Omit the pictures and output every entry below exactly as written.

##### Data shown #####

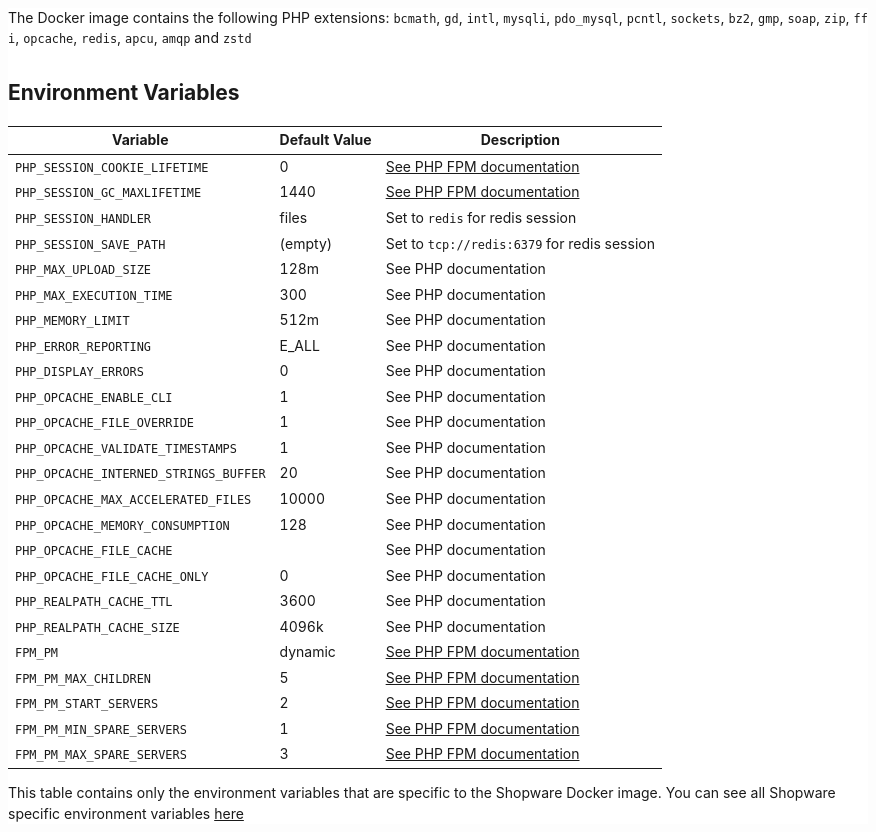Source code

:The Docker image contains the following PHP extensions: `bcmath`, `gd`, `intl`, `mysqli`, `pdo_mysql`, `pcntl`, `sockets`, `bz2`, `gmp`, `soap`, `zip`, `ffi`, `opcache`, `redis`, `apcu`, `amqp` and `zstd`

## Environment Variables

| Variable                              | Default Value | Description                                                                              |
|---------------------------------------|---------------|------------------------------------------------------------------------------------------|
| `PHP_SESSION_COOKIE_LIFETIME`         | 0             | [See PHP FPM documentation](https://www.php.net/manual/en/session.configuration.php)     |
| `PHP_SESSION_GC_MAXLIFETIME`          | 1440          | [See PHP FPM documentation](https://www.php.net/manual/en/session.configuration.php)     |
| `PHP_SESSION_HANDLER`                 | files         | Set to `redis` for redis session                                                         |
| `PHP_SESSION_SAVE_PATH`               | (empty)       | Set to `tcp://redis:6379` for redis session                                              |
| `PHP_MAX_UPLOAD_SIZE`                 | 128m          | See PHP documentation                                                                    |
| `PHP_MAX_EXECUTION_TIME`              | 300           | See PHP documentation                                                                    |
| `PHP_MEMORY_LIMIT`                    | 512m          | See PHP documentation                                                                    |
| `PHP_ERROR_REPORTING`                 | E_ALL         | See PHP documentation                                                                    |
| `PHP_DISPLAY_ERRORS`                  | 0             | See PHP documentation                                                                    |
| `PHP_OPCACHE_ENABLE_CLI`              | 1             | See PHP documentation                                                                    |
| `PHP_OPCACHE_FILE_OVERRIDE`           | 1             | See PHP documentation                                                                    |
| `PHP_OPCACHE_VALIDATE_TIMESTAMPS`     | 1             | See PHP documentation                                                                    |
| `PHP_OPCACHE_INTERNED_STRINGS_BUFFER` | 20            | See PHP documentation                                                                    |
| `PHP_OPCACHE_MAX_ACCELERATED_FILES`   | 10000         | See PHP documentation                                                                    |
| `PHP_OPCACHE_MEMORY_CONSUMPTION`      | 128           | See PHP documentation                                                                    |
| `PHP_OPCACHE_FILE_CACHE`              |               | See PHP documentation                                                                    |
| `PHP_OPCACHE_FILE_CACHE_ONLY`         | 0             | See PHP documentation                                                                    |
| `PHP_REALPATH_CACHE_TTL`              | 3600          | See PHP documentation                                                                    |
| `PHP_REALPATH_CACHE_SIZE`             | 4096k         | See PHP documentation                                                                    |
| `FPM_PM`                              | dynamic       | [See PHP FPM documentation](https://www.php.net/manual/en/install.fpm.configuration.php) |
| `FPM_PM_MAX_CHILDREN`                 | 5             | [See PHP FPM documentation](https://www.php.net/manual/en/install.fpm.configuration.php) |
| `FPM_PM_START_SERVERS`                | 2             | [See PHP FPM documentation](https://www.php.net/manual/en/install.fpm.configuration.php) |
| `FPM_PM_MIN_SPARE_SERVERS`            | 1             | [See PHP FPM documentation](https://www.php.net/manual/en/install.fpm.configuration.php) |
| `FPM_PM_MAX_SPARE_SERVERS`            | 3             | [See PHP FPM documentation](https://www.php.net/manual/en/install.fpm.configuration.php) |

This table contains only the environment variables that are specific to the Shopware Docker image. You can see all Shopware specific environment variables [here](../configurations/shopware/environment-variables.md)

#####

Answer to the problem -
Source code

:The Docker image contains the following PHP extensions: `bcmath`, `gd`, `intl`, `mysqli`, `pdo_mysql`, `pcntl`, `sockets`, `bz2`, `gmp`, `soap`, `zip`, `ffi`, `opcache`, `redis`, `apcu`, `amqp` and `zstd`

## Environment Variables

| Variable                              | Default Value | Description                                                                              |
|---------------------------------------|---------------|------------------------------------------------------------------------------------------|
| `PHP_SESSION_COOKIE_LIFETIME`         | 0             | [See PHP FPM documentation](https://www.php.net/manual/en/session.configuration.php)     |
| `PHP_SESSION_GC_MAXLIFETIME`          | 1440          | [See PHP FPM documentation](https://www.php.net/manual/en/session.configuration.php)     |
| `PHP_SESSION_HANDLER`                 | files         | Set to `redis` for redis session                                                         |
| `PHP_SESSION_SAVE_PATH`               | (empty)       | Set to `tcp://redis:6379` for redis session                                              |
| `PHP_MAX_UPLOAD_SIZE`                 | 128m          | See PHP documentation                                                                    |
| `PHP_MAX_EXECUTION_TIME`              | 300           | See PHP documentation                                                                    |
| `PHP_MEMORY_LIMIT`                    | 512m          | See PHP documentation                                                                    |
| `PHP_ERROR_REPORTING`                 | E_ALL         | See PHP documentation                                                                    |
| `PHP_DISPLAY_ERRORS`                  | 0             | See PHP documentation                                                                    |
| `PHP_OPCACHE_ENABLE_CLI`              | 1             | See PHP documentation                                                                    |
| `PHP_OPCACHE_FILE_OVERRIDE`           | 1             | See PHP documentation                                                                    |
| `PHP_OPCACHE_VALIDATE_TIMESTAMPS`     | 1             | See PHP documentation                                                                    |
| `PHP_OPCACHE_INTERNED_STRINGS_BUFFER` | 20            | See PHP documentation                                                                    |
| `PHP_OPCACHE_MAX_ACCELERATED_FILES`   | 10000         | See PHP documentation                                                                    |
| `PHP_OPCACHE_MEMORY_CONSUMPTION`      | 128           | See PHP documentation                                                                    |
| `PHP_OPCACHE_FILE_CACHE`              |               | See PHP documentation                                                                    |
| `PHP_OPCACHE_FILE_CACHE_ONLY`         | 0             | See PHP documentation                                                                    |
| `PHP_REALPATH_CACHE_TTL`              | 3600          | See PHP documentation                                                                    |
| `PHP_REALPATH_CACHE_SIZE`             | 4096k         | See PHP documentation                                                                    |
| `FPM_PM`                              | dynamic       | [See PHP FPM documentation](https://www.php.net/manual/en/install.fpm.configuration.php) |
| `FPM_PM_MAX_CHILDREN`                 | 5             | [See PHP FPM documentation](https://www.php.net/manual/en/install.fpm.configuration.php) |
| `FPM_PM_START_SERVERS`                | 2             | [See PHP FPM documentation](https://www.php.net/manual/en/install.fpm.configuration.php) |
| `FPM_PM_MIN_SPARE_SERVERS`            | 1             | [See PHP FPM documentation](https://www.php.net/manual/en/install.fpm.configuration.php) |
| `FPM_PM_MAX_SPARE_SERVERS`            | 3             | [See PHP FPM documentation](https://www.php.net/manual/en/install.fpm.configuration.php) |

This table contains only the environment variables that are specific to the Shopware Docker image. You can see all Shopware specific environment variables [here](../configurations/shopware/environment-variables.md)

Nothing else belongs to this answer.